Isyana meletakkan botol susu itu kembali diatas meja. 

"Dunia ini sempit sekali. Kenapa aku harus bertemu lagi denganmu! Atau jangan-jangan kau sengaja mengikutiku," ujar Rizwan berujung menuduh. 

"Jangan lupa play ground ini masih serumpun dengan panti asuhan tempatku bekerja," ujar Isyana. 

Sontak Rizwan menatap papan nama yang di dekat permainan anak-anak. Yang benar saja dia baru tau nama play ground ini persis seperti nama panti asuhan itu. 

"Oh," sahut Rizwan mulai salah tingkah. 

"Kau kira hanya dengan menggedongnya saja bisa membangkitkan nafsu makannya," sindir Isyana.

"Lalu aku harus bagaimana?" sahut Rizwan muak. 

"Berikan padaku," pinta Shanaya. 

Rizwan terlihat bingung dengan ucapan wanita itu. Lantas dia memberikan mangkok kecil itu pada Isyana. 

Isyana menerima mangkuk itu lalu meletakkannya diatas meja. 

"Maksutku, Shanaya," jelas Isyana. 

"Ohhh, ini," Rizwan segera menyerahkan putrinya pada wanita itu.

Isyana, yang menerima Shanaya dengan lembut, segera menggendongnya. Tangannya dengan cekatan mengambil mangkuk yang tadi diletakkan di atas meja, lalu berbalik menuju wahana permainan anak-anak yang tidak jauh dari situ.

Rizwan, dengan ragu namun penasaran, mengikuti langkah Isyana. Ia terdiam sejenak saat melihat Isyana mengajak Shanaya bermain, menunjuk berbagai permainan yang ada di sekitar mereka. Di tangan Isyana, Shanaya terlihat lebih tenang, matanya berbinar mengikuti gerakan tangan Isyana yang mengarah ke berbagai hal menarik.

Setelah beberapa saat, dengan senyum yang semakin lebar, Isyana berhasil mengalihkan perhatian Shanaya. Keadaan bayi itu yang tadinya cemberut dan menolak makan, kini berubah. Shanaya mulai membuka mulutnya, menerima sendok berisi bubur yang Isyana tawarkan.

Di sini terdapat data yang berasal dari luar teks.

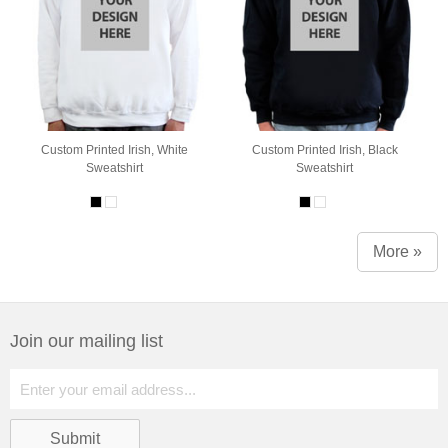
Custom Printed Irish, White
Custom Printed Irish, Black
Sweatshirt
Sweatshirt
More »
Join our mailing list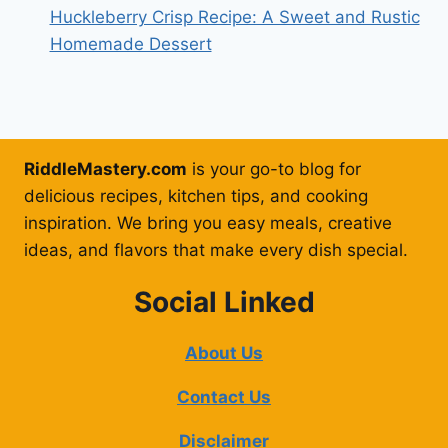
Huckleberry Crisp Recipe: A Sweet and Rustic
Homemade Dessert
RiddleMastery.com
is your go-to blog for
delicious recipes, kitchen tips, and cooking
inspiration. We bring you easy meals, creative
ideas, and flavors that make every dish special.
Social Linked
About Us
Contact Us
Disclaimer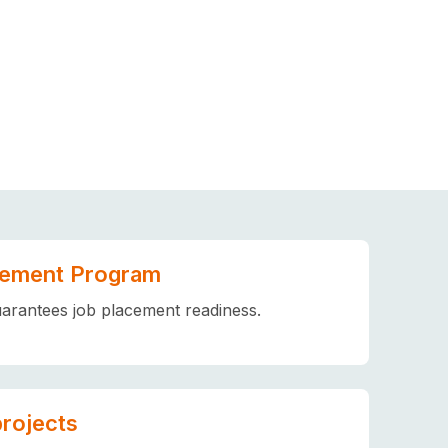
ement Program
arantees job placement readiness.
projects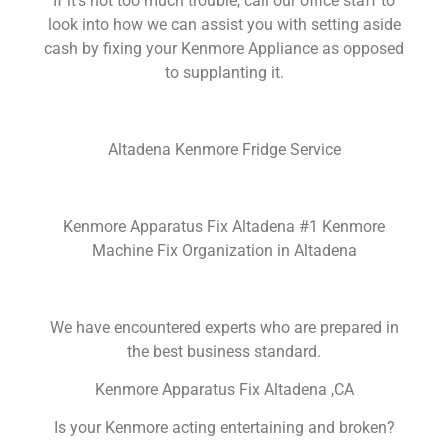
If it’s not too much trouble, call our office staff to
look into how we can assist you with setting aside
cash by fixing your Kenmore Appliance as opposed
to supplanting it.
Altadena Kenmore Fridge Service
Kenmore Apparatus Fix Altadena #1 Kenmore
Machine Fix Organization in Altadena
We have encountered experts who are prepared in
the best business standard.
Kenmore Apparatus Fix Altadena ,CA
Is your Kenmore acting entertaining and broken?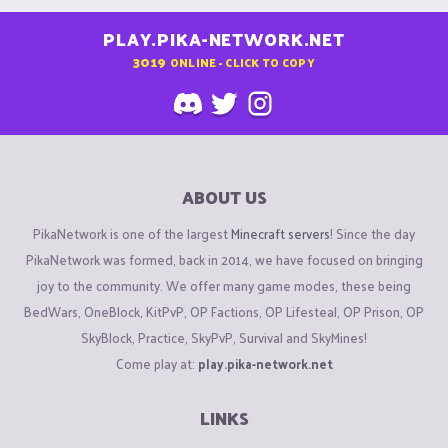
PLAY.PIKA-NETWORK.NET
3019
ONLINE - CLICK TO COPY
ABOUT US
PikaNetwork is one of the largest
Minecraft servers
! Since the day
PikaNetwork was formed, back in 2014, we have focused on bringing
joy to the community. We offer many game modes, these being
BedWars, OneBlock, KitPvP, OP Factions, OP Lifesteal, OP Prison, OP
SkyBlock, Practice, SkyPvP, Survival and SkyMines!
Come play at:
play.pika-network.net
LINKS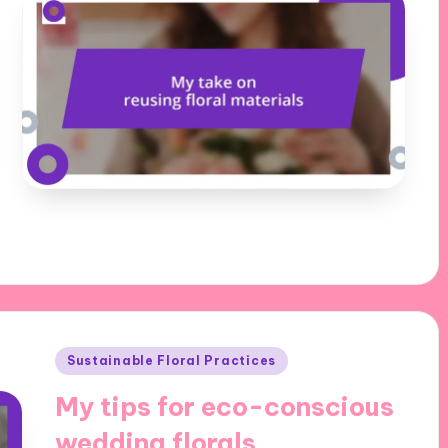
Posted
Sustainable Floral Practices
in
My tips for eco-conscious
wedding florals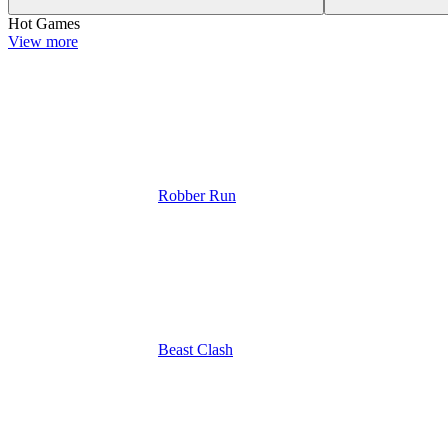
Hot Games
View more
Robber Run
Beast Clash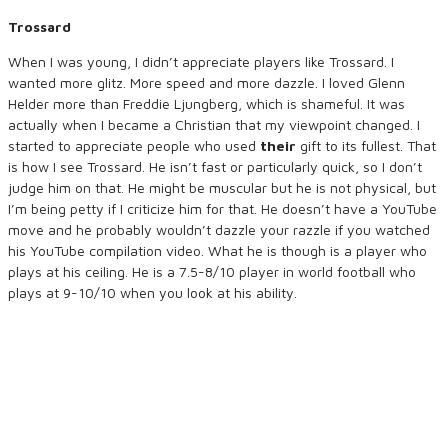
Trossard
When I was young, I didn’t appreciate players like Trossard. I
wanted more glitz. More speed and more dazzle. I loved Glenn
Helder more than Freddie Ljungberg, which is shameful. It was
actually when I became a Christian that my viewpoint changed. I
started to appreciate people who used
their
gift to its fullest. That
is how I see Trossard. He isn’t fast or particularly quick, so I don’t
judge him on that. He might be muscular but he is not physical, but
I’m being petty if I criticize him for that. He doesn’t have a YouTube
move and he probably wouldn’t dazzle your razzle if you watched
his YouTube compilation video. What he is though is a player who
plays at his ceiling. He is a 7.5-8/10 player in world football who
plays at 9-10/10 when you look at his ability.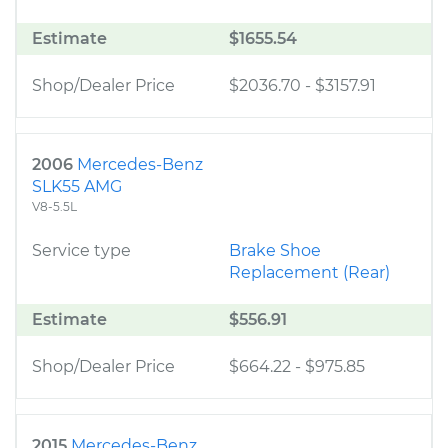
Estimate
$1655.54
Shop/Dealer Price
$2036.70
-
$3157.91
2006
Mercedes-Benz
SLK55 AMG
V8-5.5L
Service type
Brake Shoe
Replacement (Rear)
Estimate
$556.91
Shop/Dealer Price
$664.22
-
$975.85
2015
Mercedes-Benz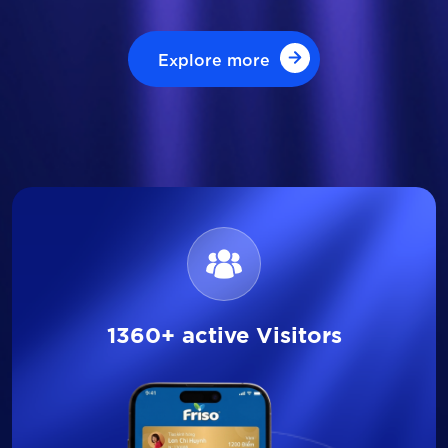
Explore more
Explore more
1360+ active Visitors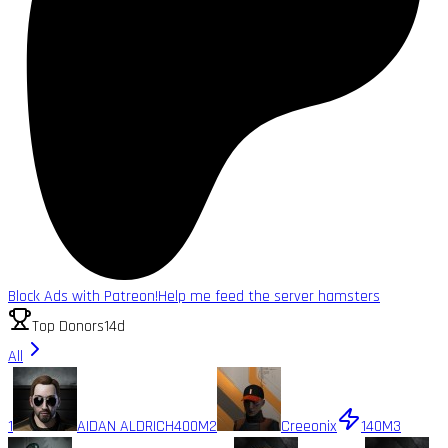
Block Ads with Patreon!
Help me feed the server hamsters
Top Donors
14d
All
1
AIDAN ALDRICH
400M
2
Creeonix
140M
3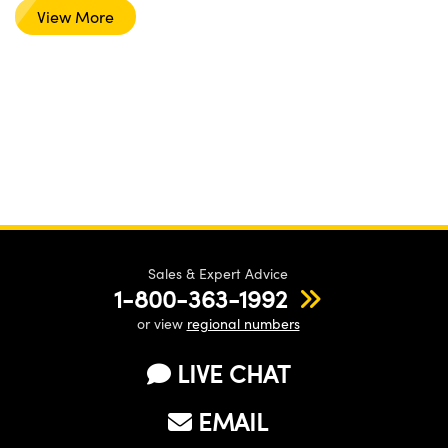
View More
Sales & Expert Advice
1-800-363-1992
or view
regional numbers
LIVE CHAT
EMAIL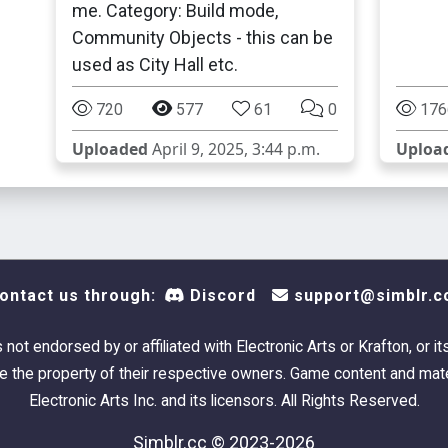
me. Category: Build mode,
Community Objects - this can be
used as City Hall etc.
720
577
61
0
176
Uploaded
April 9, 2025, 3:44 p.m.
Uploa
ontact us through:
Discord
support@simblr.c
s not endorsed by or affiliated with Electronic Arts or Krafton, or it
 the property of their respective owners. Game content and mate
Electronic Arts Inc. and its licensors. All Rights Reserved.
Simblr.cc © 2023-2026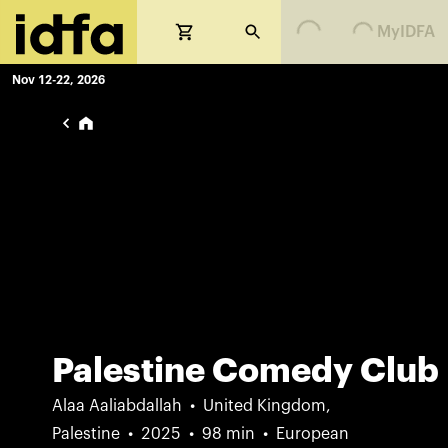
Loading...
Loading...
MyIDFA
Nov 12-22, 2026
Palestine Comedy Club
Alaa Aaliabdallah
United Kingdom,
Palestine
2025
98 min
European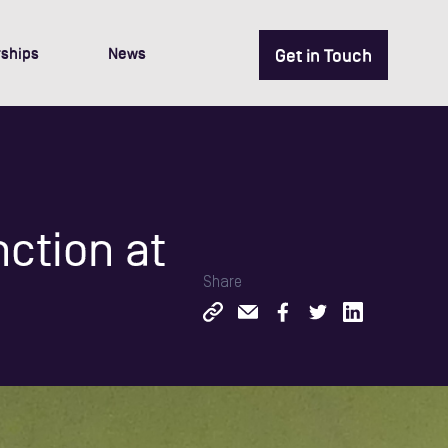
ships
News
Get in Touch
nction at
Share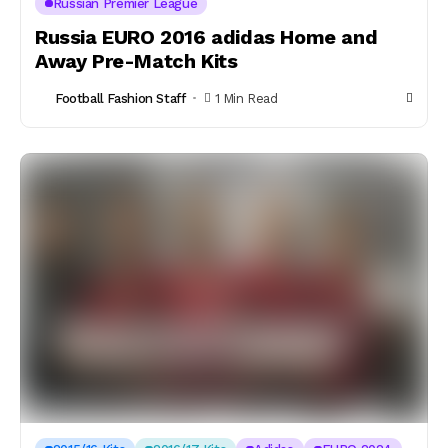
Russian Premier League
Russia EURO 2016 adidas Home and
Away Pre-Match Kits
Football Fashion Staff
1 Min Read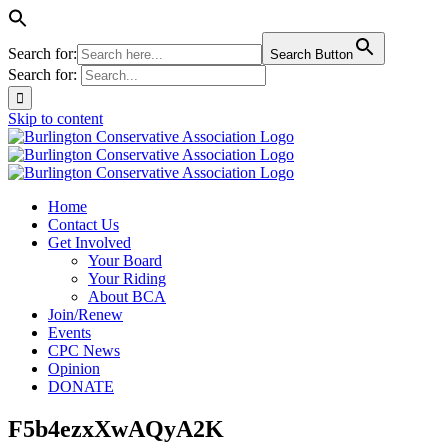
Search for:
Search Button
Search for:
Skip to content
Home
Contact Us
Get Involved
Your Board
Your Riding
About BCA
Join/Renew
Events
CPC News
Opinion
DONATE
F5b4ezxXwAQyA2K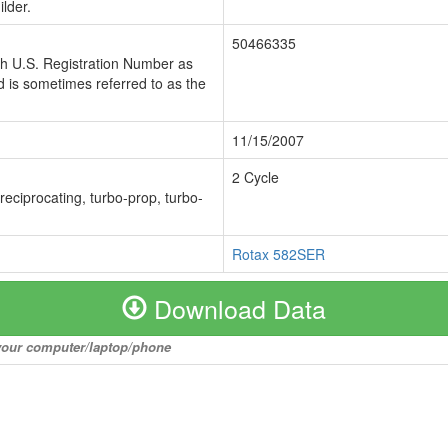
lder.
50466335
ch U.S. Registration Number as
 is sometimes referred to as the
11/15/2007
2 Cycle
 reciprocating, turbo-prop, turbo-
Rotax 582SER
Download Data
o your computer/laptop/phone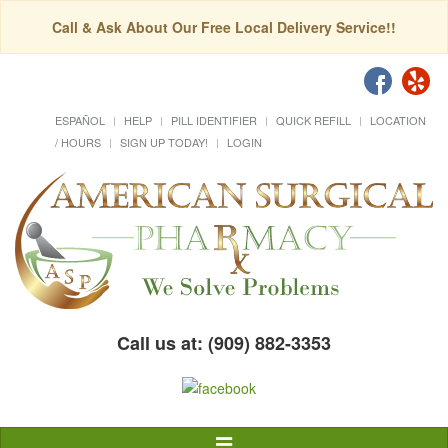
Call & Ask About Our Free Local Delivery Service!!
ESPAÑOL
HELP
PILL IDENTIFIER
QUICK REFILL
LOCATION
/ HOURS
SIGN UP TODAY!
LOGIN
Call us at: (909) 882-3353
Toggle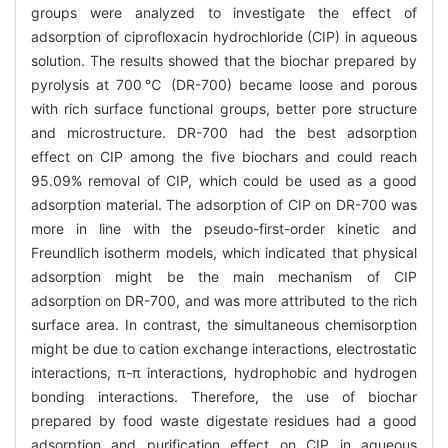
groups were analyzed to investigate the effect of
adsorption of ciprofloxacin hydrochloride (CIP) in aqueous
solution. The results showed that the biochar prepared by
pyrolysis at 700℃ (DR-700) became loose and porous
with rich surface functional groups, better pore structure
and microstructure. DR-700 had the best adsorption
effect on CIP among the five biochars and could reach
95.09% removal of CIP, which could be used as a good
adsorption material. The adsorption of CIP on DR-700 was
more in line with the pseudo-first-order kinetic and
Freundlich isotherm models, which indicated that physical
adsorption might be the main mechanism of CIP
adsorption on DR-700, and was more attributed to the rich
surface area. In contrast, the simultaneous chemisorption
might be due to cation exchange interactions, electrostatic
interactions, π-π interactions, hydrophobic and hydrogen
bonding interactions. Therefore, the use of biochar
prepared by food waste digestate residues had a good
adsorption and purification effect on CIP in aqueous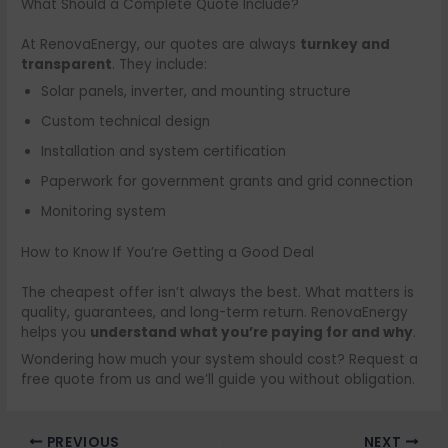
What Should a Complete Quote Include?
At RenovaEnergy, our quotes are always
turnkey and
transparent
. They include:
Solar panels, inverter, and mounting structure
Custom technical design
Installation and system certification
Paperwork for government grants and grid connection
Monitoring system
How to Know If You’re Getting a Good Deal
The cheapest offer isn’t always the best. What matters is
quality, guarantees, and long-term return. RenovaEnergy
helps you
understand what you’re paying for and why
.
Wondering how much your system should cost? Request a
free quote from us and we’ll guide you without obligation.
PREVIOUS
NEXT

Dan tak lama kemudian, dengan gerakan lucu Shanaya terlihat menepukkan kedua telapak tangannya, tanda dia senang dengan apa yang baru saja terjadi. 

"Luar biasa, mantra apa yang digunakan sampai putriku luluh padanya," ucap Rizwan dalam hati sampai tak sengaja tersenyum dengan sepenuh hati melihat momen di depannya. 

Hingga akhirnya karena makanannya sudah habis, Isyana menyerahkan bayi itu pada rekannya untuk cuci tangan. 

Isyana lantas melirik Rizwan yang berdiri di dekat pintu sembari merenung. Dia mendekatinya untuk mengembalikan mangkuk itu. 

"Terimakasih," 

Isyana terkejut begitu mendengar suara Rizwan. Padahal Rizwan menghadap ke belakang bagaimana dia tau kalau Isyana ada disitu. 

Rizwan berbalik badan. 

"Tunggu sebentar, Shanaya masih--"

"Aku tau," potong Rizwan. 

Isyana sama sekali tak berani menatap pria itu. Yang ia lihat dari wajahnya adalah beban dan penderitaan. Ia tak mampu melihat wajah pria itu.

"Kau tau Isyana, menjadi orang tua tunggal itu tidak mudah. Mungkin sekarang anakku damai disini. Tapi begitu tiba di rumah dia akan tantrum lagi," ucap Rizwan.

"Anak-anak memang begitu. Terkadang sebagai orang tua memang harus sabar," sahut Isyana. 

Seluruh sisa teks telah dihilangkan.